- Provided passage

Containerizing an Existing Rails Application

Containers are popular because they create a reproducible environment that you can deploy to production and run locally in development. However, containerizing a Rails app can be tricky—Jeff Morhous helps us navigate the pitfalls.

Containerizing software is packaging it into standardized units for ease of development and deployment. Containers bundle together code from your application, along with all of its dependencies. A container can stand alone entirely; it contains a package with your software, a runtime environment, and system libraries. Containers help developers and operations teams ensure that software runs the same, regardless of its environment. By separating code from infrastructure, apps that are "containerized" run the same in a local environment, a test environment, and production.

Docker is one of the most popular platforms for developing and deploying software. Docker packages software as an "image", which is turned into a container at runtime when executed on the Docker Image. The isolation allows developers to run many containers on a single host at the same time.

Rails developers face a unique set of challenges when containerizing an existing application. This article will provide a walkthrough of containerizing a functional Rails app and explain the important concepts and pitfalls along the way. This article is not a basic description of containers or Docker; instead, it is an explanation of problems developers face when containerizing production applications.

Prerequisites

If you're following along, then you'll obviously need a Rails application that isn't already dockerized (that's the docker-specific term for 'containerized'). I'll be using RailsWork, a fully featured side project that I just launched. It's a job-board written with Rails and deployed to Heroku, but it isn't containerized.

Beyond that, you'll also need to have Docker installed. A popular way to install it is with Docker Desktop, which can be downloaded via the official website.

- Things to do
1. In the Rails containerization article, what kind of application is RailsWork?
2. Echo the Rails containerization article, beginning at the words "Docker is one" and stopping after "containerizing production applications.".
The lines that come after the Rails containerization article have no role here.

- Record set
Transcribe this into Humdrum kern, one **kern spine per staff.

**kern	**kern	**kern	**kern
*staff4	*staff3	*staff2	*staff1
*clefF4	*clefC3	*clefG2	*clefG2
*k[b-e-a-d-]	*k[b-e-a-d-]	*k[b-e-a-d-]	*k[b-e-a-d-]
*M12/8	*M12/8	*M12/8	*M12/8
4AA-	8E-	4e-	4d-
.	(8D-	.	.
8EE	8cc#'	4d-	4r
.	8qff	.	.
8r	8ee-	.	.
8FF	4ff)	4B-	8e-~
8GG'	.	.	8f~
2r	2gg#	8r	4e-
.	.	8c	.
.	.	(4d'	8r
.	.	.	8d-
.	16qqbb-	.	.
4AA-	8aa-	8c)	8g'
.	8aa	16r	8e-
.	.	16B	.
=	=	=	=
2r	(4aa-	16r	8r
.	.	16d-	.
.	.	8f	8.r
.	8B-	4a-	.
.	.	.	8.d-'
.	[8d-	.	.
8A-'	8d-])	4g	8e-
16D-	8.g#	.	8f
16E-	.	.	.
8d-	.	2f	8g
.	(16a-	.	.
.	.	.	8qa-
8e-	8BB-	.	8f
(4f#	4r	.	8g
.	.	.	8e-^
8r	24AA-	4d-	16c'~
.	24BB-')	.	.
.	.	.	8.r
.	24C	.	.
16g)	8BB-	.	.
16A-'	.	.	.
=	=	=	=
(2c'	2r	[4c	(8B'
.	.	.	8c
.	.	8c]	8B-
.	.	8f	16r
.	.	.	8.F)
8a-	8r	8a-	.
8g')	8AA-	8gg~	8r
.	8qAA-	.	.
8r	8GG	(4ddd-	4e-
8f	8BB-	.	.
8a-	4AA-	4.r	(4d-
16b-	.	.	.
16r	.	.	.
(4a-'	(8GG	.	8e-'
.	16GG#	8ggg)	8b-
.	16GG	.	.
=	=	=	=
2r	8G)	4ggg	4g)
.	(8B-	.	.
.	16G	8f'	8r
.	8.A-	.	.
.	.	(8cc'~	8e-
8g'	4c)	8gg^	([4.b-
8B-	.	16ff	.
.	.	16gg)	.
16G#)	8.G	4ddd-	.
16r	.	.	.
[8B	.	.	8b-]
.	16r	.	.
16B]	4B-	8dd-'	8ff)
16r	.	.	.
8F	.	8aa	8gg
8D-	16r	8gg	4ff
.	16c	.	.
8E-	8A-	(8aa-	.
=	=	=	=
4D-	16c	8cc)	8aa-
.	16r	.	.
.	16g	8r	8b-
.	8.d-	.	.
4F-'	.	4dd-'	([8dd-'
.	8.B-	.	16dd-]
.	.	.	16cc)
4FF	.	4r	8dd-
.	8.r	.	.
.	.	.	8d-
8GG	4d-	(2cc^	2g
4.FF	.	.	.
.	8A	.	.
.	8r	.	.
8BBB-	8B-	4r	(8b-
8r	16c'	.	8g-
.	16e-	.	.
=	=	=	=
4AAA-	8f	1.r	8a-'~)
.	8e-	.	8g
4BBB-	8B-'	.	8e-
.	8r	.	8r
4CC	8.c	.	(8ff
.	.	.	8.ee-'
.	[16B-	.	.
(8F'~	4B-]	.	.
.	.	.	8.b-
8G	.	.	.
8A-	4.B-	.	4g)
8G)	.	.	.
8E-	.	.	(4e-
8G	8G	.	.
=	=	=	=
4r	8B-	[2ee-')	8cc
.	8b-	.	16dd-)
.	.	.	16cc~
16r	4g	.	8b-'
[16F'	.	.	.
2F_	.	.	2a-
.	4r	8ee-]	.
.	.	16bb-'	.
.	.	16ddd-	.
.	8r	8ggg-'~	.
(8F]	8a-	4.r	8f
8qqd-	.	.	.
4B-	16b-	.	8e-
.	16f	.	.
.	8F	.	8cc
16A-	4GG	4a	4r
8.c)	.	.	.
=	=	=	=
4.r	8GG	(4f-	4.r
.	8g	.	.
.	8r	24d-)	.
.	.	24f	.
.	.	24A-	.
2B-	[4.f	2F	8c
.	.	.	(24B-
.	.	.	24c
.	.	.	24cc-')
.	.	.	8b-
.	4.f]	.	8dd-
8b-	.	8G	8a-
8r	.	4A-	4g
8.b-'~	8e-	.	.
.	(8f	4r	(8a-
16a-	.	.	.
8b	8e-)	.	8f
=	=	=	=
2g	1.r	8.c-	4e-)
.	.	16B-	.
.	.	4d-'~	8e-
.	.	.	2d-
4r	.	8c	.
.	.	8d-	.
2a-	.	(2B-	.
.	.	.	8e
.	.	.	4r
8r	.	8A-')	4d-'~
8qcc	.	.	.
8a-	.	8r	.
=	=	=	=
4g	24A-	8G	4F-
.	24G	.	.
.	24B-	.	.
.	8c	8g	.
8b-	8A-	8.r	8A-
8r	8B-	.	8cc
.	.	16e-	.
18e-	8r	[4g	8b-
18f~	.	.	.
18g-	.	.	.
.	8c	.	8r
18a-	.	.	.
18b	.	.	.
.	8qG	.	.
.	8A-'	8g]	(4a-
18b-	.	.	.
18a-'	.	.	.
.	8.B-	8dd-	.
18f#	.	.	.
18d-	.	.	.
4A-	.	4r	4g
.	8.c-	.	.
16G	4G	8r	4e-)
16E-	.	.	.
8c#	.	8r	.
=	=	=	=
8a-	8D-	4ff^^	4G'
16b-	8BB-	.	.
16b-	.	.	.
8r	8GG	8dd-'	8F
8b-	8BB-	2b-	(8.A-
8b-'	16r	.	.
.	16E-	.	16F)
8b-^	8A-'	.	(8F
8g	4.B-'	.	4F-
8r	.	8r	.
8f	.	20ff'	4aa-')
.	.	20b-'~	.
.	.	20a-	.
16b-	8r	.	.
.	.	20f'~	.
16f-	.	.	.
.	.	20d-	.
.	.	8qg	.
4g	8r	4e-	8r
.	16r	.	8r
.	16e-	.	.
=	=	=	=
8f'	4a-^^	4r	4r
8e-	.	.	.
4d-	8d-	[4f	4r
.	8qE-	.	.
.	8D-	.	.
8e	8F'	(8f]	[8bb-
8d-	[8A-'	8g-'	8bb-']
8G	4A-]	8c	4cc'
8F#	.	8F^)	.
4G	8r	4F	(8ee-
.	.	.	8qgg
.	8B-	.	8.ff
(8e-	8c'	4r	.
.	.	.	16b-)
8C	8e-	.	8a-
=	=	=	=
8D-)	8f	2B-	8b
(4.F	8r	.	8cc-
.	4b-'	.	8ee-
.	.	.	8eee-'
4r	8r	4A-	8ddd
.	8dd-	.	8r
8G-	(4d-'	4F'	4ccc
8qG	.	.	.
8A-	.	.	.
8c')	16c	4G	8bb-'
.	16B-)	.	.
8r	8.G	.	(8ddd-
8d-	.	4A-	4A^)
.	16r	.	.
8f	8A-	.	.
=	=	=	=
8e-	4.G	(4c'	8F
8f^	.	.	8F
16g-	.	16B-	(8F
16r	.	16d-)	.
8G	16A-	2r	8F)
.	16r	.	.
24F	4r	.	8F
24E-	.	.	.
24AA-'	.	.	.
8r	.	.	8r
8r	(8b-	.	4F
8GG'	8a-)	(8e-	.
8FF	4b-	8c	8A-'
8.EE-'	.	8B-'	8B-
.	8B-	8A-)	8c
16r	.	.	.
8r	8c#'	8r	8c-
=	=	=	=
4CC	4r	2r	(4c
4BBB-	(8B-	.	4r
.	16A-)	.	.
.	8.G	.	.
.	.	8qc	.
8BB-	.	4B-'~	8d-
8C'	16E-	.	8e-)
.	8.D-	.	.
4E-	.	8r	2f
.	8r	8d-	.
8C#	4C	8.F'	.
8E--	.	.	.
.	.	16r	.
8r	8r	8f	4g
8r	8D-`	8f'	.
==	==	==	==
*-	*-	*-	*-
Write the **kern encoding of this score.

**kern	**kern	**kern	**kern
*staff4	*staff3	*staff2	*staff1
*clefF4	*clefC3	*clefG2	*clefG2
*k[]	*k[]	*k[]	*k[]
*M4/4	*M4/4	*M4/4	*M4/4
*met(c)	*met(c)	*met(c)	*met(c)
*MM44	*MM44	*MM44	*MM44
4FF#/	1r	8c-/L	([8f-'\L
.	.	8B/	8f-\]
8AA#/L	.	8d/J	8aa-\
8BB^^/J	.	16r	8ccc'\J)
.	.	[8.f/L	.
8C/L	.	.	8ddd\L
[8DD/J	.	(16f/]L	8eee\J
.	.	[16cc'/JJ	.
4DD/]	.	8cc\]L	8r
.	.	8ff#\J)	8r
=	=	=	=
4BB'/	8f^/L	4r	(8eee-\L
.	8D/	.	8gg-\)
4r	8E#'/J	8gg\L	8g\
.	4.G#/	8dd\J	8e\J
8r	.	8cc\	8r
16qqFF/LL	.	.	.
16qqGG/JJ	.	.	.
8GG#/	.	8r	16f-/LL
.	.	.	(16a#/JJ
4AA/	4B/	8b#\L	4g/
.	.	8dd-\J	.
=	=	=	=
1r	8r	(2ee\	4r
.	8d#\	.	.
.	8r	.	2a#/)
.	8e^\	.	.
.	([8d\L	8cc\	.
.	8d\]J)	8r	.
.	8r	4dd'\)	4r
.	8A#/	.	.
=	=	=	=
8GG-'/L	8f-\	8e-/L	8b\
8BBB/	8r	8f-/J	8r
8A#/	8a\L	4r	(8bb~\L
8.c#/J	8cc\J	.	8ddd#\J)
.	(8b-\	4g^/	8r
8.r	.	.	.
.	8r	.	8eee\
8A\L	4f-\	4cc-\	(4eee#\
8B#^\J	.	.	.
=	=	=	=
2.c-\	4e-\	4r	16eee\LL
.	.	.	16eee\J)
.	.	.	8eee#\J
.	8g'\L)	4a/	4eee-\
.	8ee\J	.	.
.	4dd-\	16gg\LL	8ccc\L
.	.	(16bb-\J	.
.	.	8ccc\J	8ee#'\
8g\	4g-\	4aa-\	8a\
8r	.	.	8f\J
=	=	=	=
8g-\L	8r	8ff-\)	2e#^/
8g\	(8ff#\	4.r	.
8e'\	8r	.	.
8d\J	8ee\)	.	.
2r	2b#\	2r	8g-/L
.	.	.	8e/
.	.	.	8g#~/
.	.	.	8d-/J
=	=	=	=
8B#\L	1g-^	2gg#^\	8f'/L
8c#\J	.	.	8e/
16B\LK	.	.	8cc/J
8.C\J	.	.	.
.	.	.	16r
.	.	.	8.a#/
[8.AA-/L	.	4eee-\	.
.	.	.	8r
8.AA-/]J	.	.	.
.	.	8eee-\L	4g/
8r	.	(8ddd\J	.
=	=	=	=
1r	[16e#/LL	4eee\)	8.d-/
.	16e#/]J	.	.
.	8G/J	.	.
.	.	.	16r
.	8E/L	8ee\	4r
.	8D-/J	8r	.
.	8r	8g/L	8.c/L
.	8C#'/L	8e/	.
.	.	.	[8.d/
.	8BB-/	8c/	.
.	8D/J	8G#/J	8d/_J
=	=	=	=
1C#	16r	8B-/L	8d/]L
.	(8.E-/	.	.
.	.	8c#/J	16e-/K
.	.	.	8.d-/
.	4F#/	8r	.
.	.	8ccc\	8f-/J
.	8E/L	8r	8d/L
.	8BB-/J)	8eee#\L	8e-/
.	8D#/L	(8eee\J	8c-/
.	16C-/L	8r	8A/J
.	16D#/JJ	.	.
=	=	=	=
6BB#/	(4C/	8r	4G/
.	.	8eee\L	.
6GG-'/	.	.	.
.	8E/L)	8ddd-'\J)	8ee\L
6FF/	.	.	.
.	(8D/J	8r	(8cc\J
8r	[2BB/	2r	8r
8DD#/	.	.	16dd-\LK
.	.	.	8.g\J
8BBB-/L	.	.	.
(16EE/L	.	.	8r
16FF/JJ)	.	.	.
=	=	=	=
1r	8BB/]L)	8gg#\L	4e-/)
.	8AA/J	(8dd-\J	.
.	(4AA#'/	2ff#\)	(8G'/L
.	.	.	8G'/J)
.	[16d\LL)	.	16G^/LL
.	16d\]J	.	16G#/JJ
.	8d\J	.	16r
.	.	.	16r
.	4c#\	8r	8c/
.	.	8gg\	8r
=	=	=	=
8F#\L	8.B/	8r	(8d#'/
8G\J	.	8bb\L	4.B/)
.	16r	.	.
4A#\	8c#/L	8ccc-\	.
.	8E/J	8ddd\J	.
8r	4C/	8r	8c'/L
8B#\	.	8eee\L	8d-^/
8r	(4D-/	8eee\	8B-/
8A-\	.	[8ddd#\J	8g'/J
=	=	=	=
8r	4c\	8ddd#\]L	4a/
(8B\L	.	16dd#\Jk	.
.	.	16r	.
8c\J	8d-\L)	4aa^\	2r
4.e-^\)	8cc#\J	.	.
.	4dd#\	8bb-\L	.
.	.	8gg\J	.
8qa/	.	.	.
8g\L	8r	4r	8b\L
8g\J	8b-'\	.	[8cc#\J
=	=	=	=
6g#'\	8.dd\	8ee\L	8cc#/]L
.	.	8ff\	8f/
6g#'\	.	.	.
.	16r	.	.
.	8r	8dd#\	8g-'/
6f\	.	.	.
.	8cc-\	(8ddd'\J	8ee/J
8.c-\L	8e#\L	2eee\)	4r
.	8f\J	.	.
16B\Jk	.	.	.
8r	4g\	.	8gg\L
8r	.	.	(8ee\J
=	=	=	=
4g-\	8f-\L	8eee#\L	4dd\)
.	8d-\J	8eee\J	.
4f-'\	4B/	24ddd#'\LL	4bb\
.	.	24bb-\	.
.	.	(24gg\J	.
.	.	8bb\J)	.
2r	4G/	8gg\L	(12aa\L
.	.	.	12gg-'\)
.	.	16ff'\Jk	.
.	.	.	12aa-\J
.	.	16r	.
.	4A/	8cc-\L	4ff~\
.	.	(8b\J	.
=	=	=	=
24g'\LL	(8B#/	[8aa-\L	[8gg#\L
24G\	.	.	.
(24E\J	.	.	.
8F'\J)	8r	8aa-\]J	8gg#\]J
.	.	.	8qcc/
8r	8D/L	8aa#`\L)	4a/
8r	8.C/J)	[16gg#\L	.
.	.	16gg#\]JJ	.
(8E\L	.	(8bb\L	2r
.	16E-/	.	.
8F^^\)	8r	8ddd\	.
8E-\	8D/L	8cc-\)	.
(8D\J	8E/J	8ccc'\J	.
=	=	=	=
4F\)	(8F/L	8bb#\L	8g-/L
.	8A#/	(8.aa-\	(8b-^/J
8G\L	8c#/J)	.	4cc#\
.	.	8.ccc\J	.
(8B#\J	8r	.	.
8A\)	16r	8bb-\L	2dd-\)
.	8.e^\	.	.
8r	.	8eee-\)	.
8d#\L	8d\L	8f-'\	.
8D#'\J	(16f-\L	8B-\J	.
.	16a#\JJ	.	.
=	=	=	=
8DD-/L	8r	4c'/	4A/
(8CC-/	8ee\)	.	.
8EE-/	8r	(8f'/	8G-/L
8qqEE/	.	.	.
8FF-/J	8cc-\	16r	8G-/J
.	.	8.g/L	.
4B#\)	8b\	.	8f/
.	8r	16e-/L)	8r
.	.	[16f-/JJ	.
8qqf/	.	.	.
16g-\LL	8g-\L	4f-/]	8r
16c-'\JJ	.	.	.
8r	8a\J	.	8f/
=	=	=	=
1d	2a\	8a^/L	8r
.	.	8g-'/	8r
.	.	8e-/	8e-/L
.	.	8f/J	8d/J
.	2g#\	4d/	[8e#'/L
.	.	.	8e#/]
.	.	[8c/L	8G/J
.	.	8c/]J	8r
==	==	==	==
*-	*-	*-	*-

- Written responses
1. A job board written with Rails and deployed to Heroku.

2.
Docker is one of the most popular platforms for developing and deploying software. Docker packages software as an "image", which is turned into a container at runtime when executed on the Docker Image. The isolation allows developers to run many containers on a single host at the same time.

Rails developers face a unique set of challenges when containerizing an existing application. This article will provide a walkthrough of containerizing a functional Rails app and explain the important concepts and pitfalls along the way. This article is not a basic description of containers or Docker; instead, it is an explanation of problems developers face when containerizing production applications.